The Hard Limits: What robots.txt Cannot Do
This is where people get into real trouble by over-trusting robots.txt.
1. Disallowed URLs can still get indexed. If another site links to a URL you've disallowed, Google may index that URL anyway — it just won't crawl it. The URL appears in search results with no title, no snippet, just the URL. To prevent indexing, you need a noindex meta tag (which requires the page to be crawlable) or a noindex HTTP header. If you block crawling and indexing, you've created a contradiction — the crawler can't read your noindex because you've told it not to visit the page.
2. Robots.txt is not access control. It's an advisory protocol. There is zero enforcement mechanism. Malicious bots, scrapers, and vulnerability scanners don't read it — or actively read it to find paths you're trying to protect. If you need something private, put it behind authentication.
3. The file can expose your site structure. A common mistake is listing sensitive-sounding paths in Disallow directives. Disallow: /internal-customer-data/ broadcasts that path to anyone who reads the file. Consider using generic names if you must protect a path, or better — just require authentication and don't mention the path at all.

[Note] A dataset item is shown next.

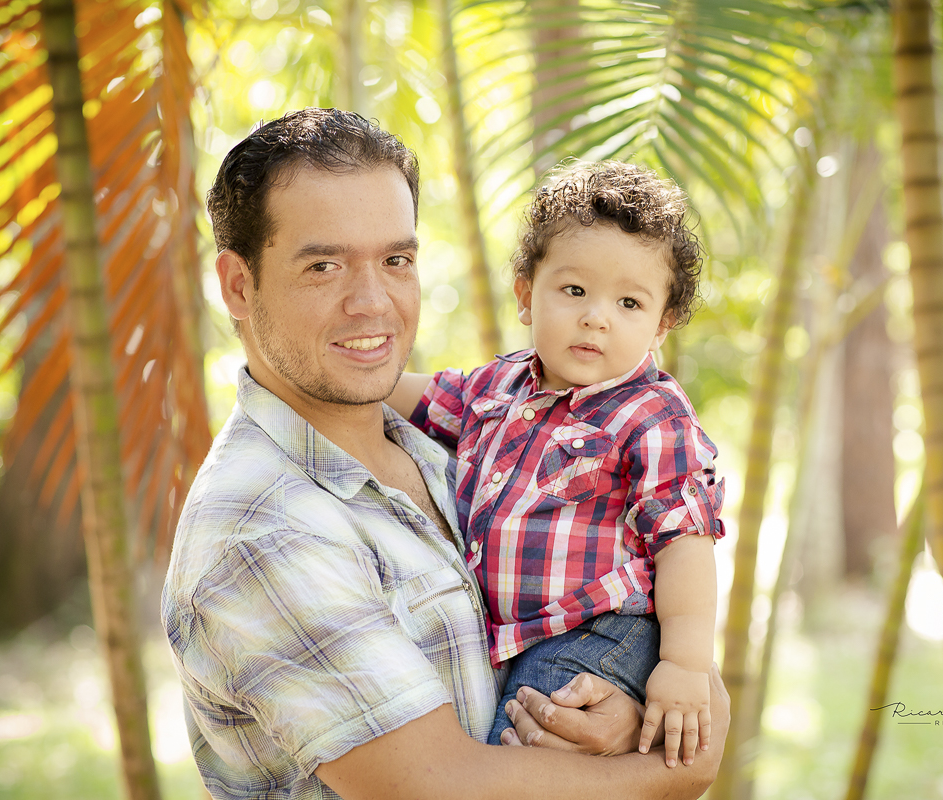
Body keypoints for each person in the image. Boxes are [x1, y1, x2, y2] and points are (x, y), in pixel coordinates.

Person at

4. robots.txt is per-protocol and per-port. Your http://example.com/robots.txt doesn't apply to https://example.com (treated as a different origin), example.com:8080, or FTP. In practice, if you redirect HTTP to HTTPS, Googlebot fetches the HTTPS file, but it's worth knowing the spec treats them separately.
5. Fetch failures default to full access. If a crawler can't fetch your robots.txt (5xx errors, timeouts), most crawlers will treat the file as if it were empty — meaning full access. A 4xx response (including 404) typically means "no restrictions". So if your robots.txt file returns a 500 error during a server incident, crawlers will assume open access, which is usually better than being locked out entirely.
Validation and Testing
Google Search Console has a robots.txt tester that shows you exactly which rules match a given URL — including the winning rule. Use it. The parser behavior is subtle enough that manual inspection of a 50-line file will miss things.

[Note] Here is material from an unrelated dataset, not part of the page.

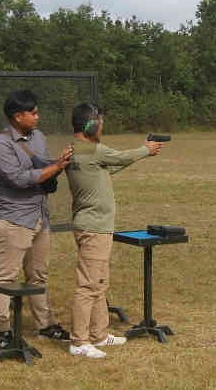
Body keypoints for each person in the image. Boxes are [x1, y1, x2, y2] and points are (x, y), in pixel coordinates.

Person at [63, 103, 163, 358]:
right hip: (94, 228)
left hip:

For non-Google crawlers, the reppy Python library implements the REP and lets you test locally. Feed it a robots.txt file and a URL, and it tells you whether a given user-agent would be blocked.
Always validate after edits. A stray blank line or a misplaced Allow directive has silently blocked entire sections of major sites before.
A Realistic Production Template
# robots.txt — example.com
# Block AI training crawlers (GPTBot, Claude, etc.)
User-agent: GPTBot
Disallow: /
User-agent: ClaudeBot
Disallow: /
# Block internal/admin paths from all crawlers
User-agent: *
Disallow: /admin/
Disallow: /api/internal/
Disallow: /checkout/
Disallow: /account/
Allow: /
Sitemap: https://example.com/sitemap.xml
Note the explicit Allow: / at the end of the wildcard block — technically redundant (empty Disallow or no Disallow means full allow), but useful as documentation of intent. It makes clear the file is deliberately open except where stated.
Final Thought
Robots.txt is most powerful when you understand exactly what it controls: crawl access, not visibility, not security, not link equity. Once you internalize that boundary — and learn that Googlebot ignores Crawl-delay, that Disallow doesn't prevent indexing, and that specificity determines rule precedence — the rest follows logically. The spec is small. Read it. Then read Google's extension documentation. Then use Search Console to verify your rules behave the way you think they do. That three-step process will put you ahead of the vast majority of developers who "just wrote something that seemed right."